**Exercise aim:** Leave the pictures out and transcribe every record exactly.

Images with bounding boxes
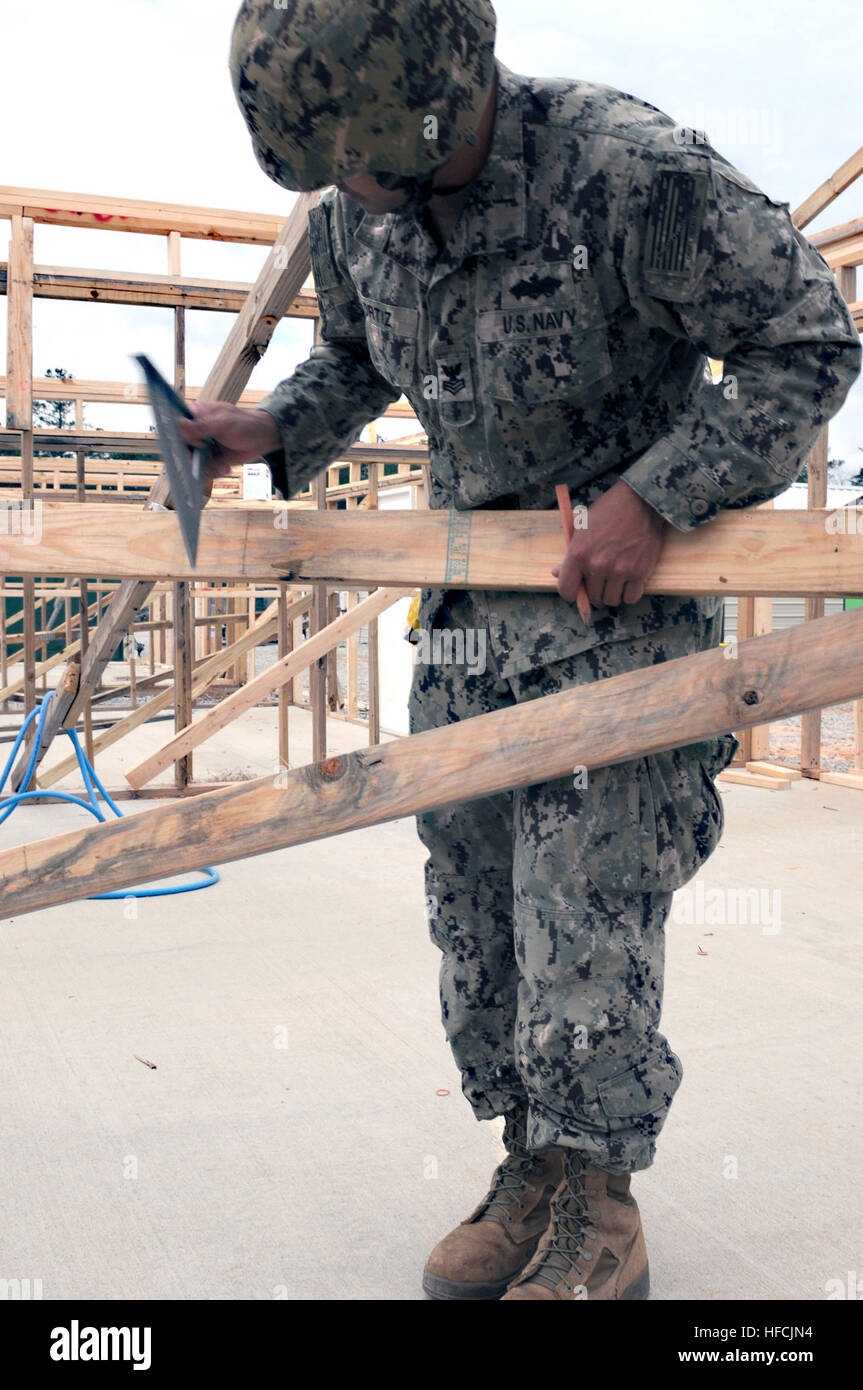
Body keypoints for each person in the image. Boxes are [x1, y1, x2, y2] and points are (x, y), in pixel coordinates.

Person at [180, 0, 861, 1300]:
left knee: (583, 921)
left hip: (617, 621)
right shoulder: (356, 198)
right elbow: (356, 355)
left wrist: (656, 495)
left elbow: (808, 340)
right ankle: (531, 1167)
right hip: (470, 622)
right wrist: (265, 430)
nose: (357, 196)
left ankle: (602, 1211)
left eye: (369, 167)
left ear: (438, 101)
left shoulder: (625, 170)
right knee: (480, 922)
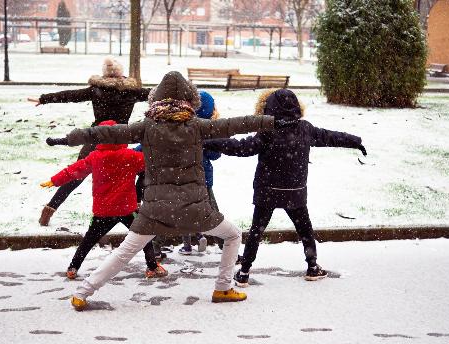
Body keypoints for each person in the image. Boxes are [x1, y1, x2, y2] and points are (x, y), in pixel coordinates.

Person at [46, 71, 276, 310]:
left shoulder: (146, 128)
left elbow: (105, 133)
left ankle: (82, 293)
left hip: (155, 210)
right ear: (190, 100)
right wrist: (271, 121)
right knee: (233, 235)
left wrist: (68, 139)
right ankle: (222, 288)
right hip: (195, 208)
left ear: (155, 100)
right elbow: (236, 124)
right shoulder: (197, 127)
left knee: (125, 251)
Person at [203, 89, 367, 286]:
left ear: (268, 108)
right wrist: (355, 141)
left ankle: (244, 271)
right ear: (296, 107)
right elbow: (330, 136)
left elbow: (241, 147)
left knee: (257, 231)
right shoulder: (305, 129)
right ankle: (313, 266)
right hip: (294, 192)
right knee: (305, 229)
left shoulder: (267, 132)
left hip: (267, 190)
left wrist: (209, 142)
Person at [41, 120, 167, 286]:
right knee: (143, 237)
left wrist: (54, 180)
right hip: (127, 209)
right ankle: (152, 267)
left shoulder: (95, 157)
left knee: (88, 240)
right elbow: (153, 162)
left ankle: (73, 267)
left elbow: (74, 170)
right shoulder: (131, 156)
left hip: (103, 211)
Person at [30, 57, 151, 227]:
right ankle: (133, 209)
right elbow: (156, 94)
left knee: (76, 174)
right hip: (120, 141)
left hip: (95, 137)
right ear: (121, 73)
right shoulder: (131, 91)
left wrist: (44, 99)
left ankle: (50, 208)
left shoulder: (96, 90)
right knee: (129, 175)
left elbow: (70, 96)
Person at [178, 90, 222, 255]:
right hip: (203, 179)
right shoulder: (209, 129)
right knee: (212, 212)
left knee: (180, 211)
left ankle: (187, 244)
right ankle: (224, 245)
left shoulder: (181, 127)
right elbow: (215, 155)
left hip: (182, 178)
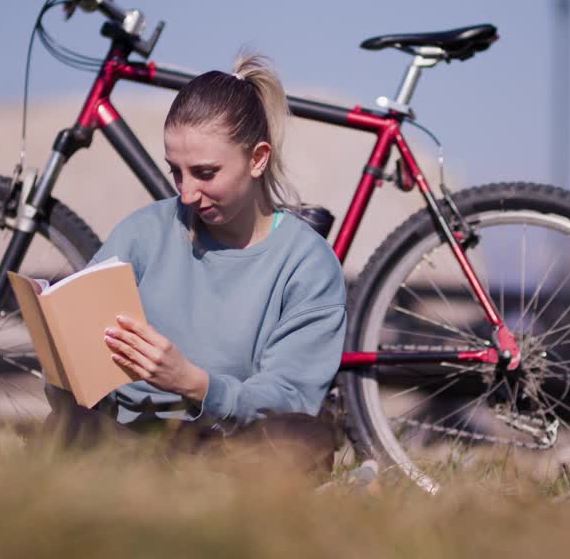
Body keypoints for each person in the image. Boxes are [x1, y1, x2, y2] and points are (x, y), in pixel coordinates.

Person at [41, 53, 347, 480]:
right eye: (176, 173)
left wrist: (194, 383)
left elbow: (290, 397)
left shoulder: (307, 263)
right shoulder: (144, 231)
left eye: (205, 173)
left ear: (258, 159)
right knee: (74, 420)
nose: (187, 194)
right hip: (132, 435)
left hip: (227, 443)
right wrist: (62, 350)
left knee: (302, 439)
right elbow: (81, 361)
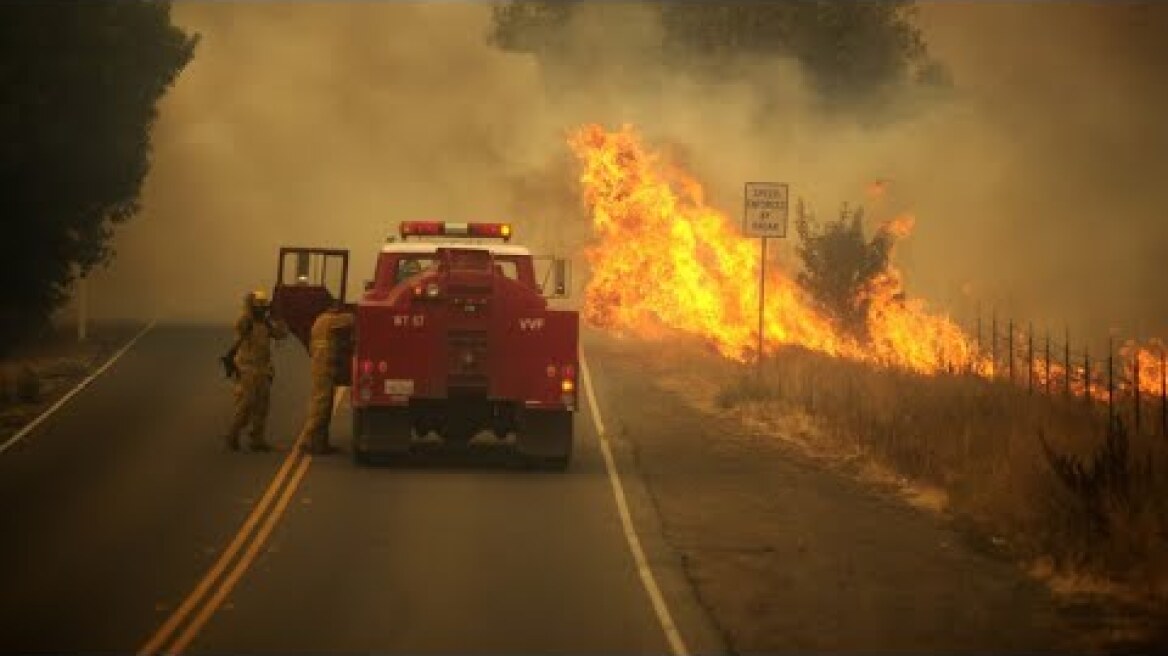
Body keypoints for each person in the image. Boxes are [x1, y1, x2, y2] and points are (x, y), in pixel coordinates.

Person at [224, 290, 289, 452]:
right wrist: (249, 314)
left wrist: (279, 319)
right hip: (247, 369)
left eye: (264, 306)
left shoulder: (265, 324)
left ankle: (257, 440)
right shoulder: (246, 322)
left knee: (262, 407)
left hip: (263, 370)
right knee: (245, 405)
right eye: (259, 306)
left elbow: (281, 335)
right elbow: (238, 328)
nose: (263, 309)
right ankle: (232, 435)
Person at [297, 300, 355, 455]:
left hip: (321, 366)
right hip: (324, 367)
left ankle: (320, 443)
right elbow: (350, 320)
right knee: (321, 405)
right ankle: (308, 441)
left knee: (326, 405)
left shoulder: (319, 321)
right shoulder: (329, 320)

**Answer to this task:**
Body keypoints for each person in the image. Boxes are [x1, y1, x2, y2] and points are (x, y), in pixel coordinates.

Person at [180, 0, 861, 1300]:
left knee: (583, 921)
left hip: (617, 621)
right shoulder: (356, 198)
right elbow: (356, 355)
left wrist: (656, 495)
left elbow: (808, 340)
right ankle: (531, 1167)
right hip: (470, 622)
right wrist: (265, 430)
nose: (357, 196)
left ankle: (602, 1211)
left eye: (369, 167)
left ear: (438, 101)
left shoulder: (625, 170)
right knee: (480, 922)
Body keypoints for each person in the image. Boxes are [x1, y1, x2, y2] and points are (x, y), in pixel coordinates.

Person at [46, 71, 276, 310]:
left shoulder: (146, 128)
left elbow: (105, 133)
left ankle: (82, 293)
left hip: (155, 210)
right ear: (190, 100)
right wrist: (271, 121)
right knee: (233, 235)
left wrist: (68, 139)
right ankle: (222, 288)
right hip: (195, 208)
left ear: (155, 100)
right elbow: (236, 124)
right shoulder: (197, 127)
left knee: (125, 251)
Person at [203, 89, 367, 286]:
left ear: (268, 108)
right wrist: (355, 141)
left ankle: (244, 271)
right ear: (296, 107)
right elbow: (330, 136)
left elbow: (241, 147)
left knee: (257, 231)
right shoulder: (305, 129)
right ankle: (313, 266)
right hip: (294, 192)
right knee: (305, 229)
left shoulder: (267, 132)
left hip: (267, 190)
left wrist: (209, 142)
Person at [41, 120, 167, 286]:
right knee: (143, 237)
left wrist: (54, 180)
right hip: (127, 209)
right ankle: (152, 267)
left shoulder: (95, 157)
left knee: (88, 240)
right elbow: (153, 162)
left ankle: (73, 267)
left elbow: (74, 170)
right shoulder: (131, 156)
left hip: (103, 211)
Person at [30, 57, 151, 227]:
right ankle: (133, 209)
right elbow: (156, 94)
left knee: (76, 174)
right hip: (120, 141)
left hip: (95, 137)
right ear: (121, 73)
right shoulder: (131, 91)
left wrist: (44, 99)
left ankle: (50, 208)
left shoulder: (96, 90)
right knee: (129, 175)
left elbow: (70, 96)
Person at [178, 90, 222, 255]:
right hip: (203, 179)
right shoulder: (209, 129)
right knee: (212, 212)
left knee: (180, 211)
left ankle: (187, 244)
right ankle: (224, 245)
left shoulder: (181, 127)
right elbow: (215, 155)
left hip: (182, 178)
Body keypoints for each person in the image. Boxes are [x1, y1, x2, y2] and points are (x, y), in pixel coordinates.

Person at [41, 53, 347, 480]:
right eye: (176, 173)
left wrist: (194, 383)
left elbow: (290, 397)
left shoulder: (307, 263)
right shoulder: (144, 231)
left eye: (205, 173)
left ear: (258, 159)
right knee: (74, 420)
nose: (187, 194)
right hip: (132, 435)
left hip: (227, 443)
right wrist: (62, 350)
left knee: (302, 439)
right elbow: (81, 361)
Body keypoints for each person in the image. Boxes are [x1, y1, x2, y2] and points are (x, y), in pixel coordinates.

Person at [224, 290, 289, 452]:
right wrist: (249, 314)
left wrist: (279, 319)
right hip: (247, 369)
left eye: (264, 306)
left shoulder: (265, 324)
left ankle: (257, 440)
right shoulder: (246, 322)
left knee: (262, 407)
left hip: (263, 370)
right knee: (245, 405)
right eye: (259, 306)
left elbow: (281, 335)
right elbow: (238, 328)
nose: (263, 309)
right ankle: (232, 435)
Person at [297, 300, 355, 455]:
left hip: (321, 366)
right hip: (324, 367)
left ankle: (320, 443)
right elbow: (350, 320)
right knee: (321, 405)
right ankle: (308, 441)
left knee: (326, 405)
left shoulder: (319, 321)
right shoulder: (329, 320)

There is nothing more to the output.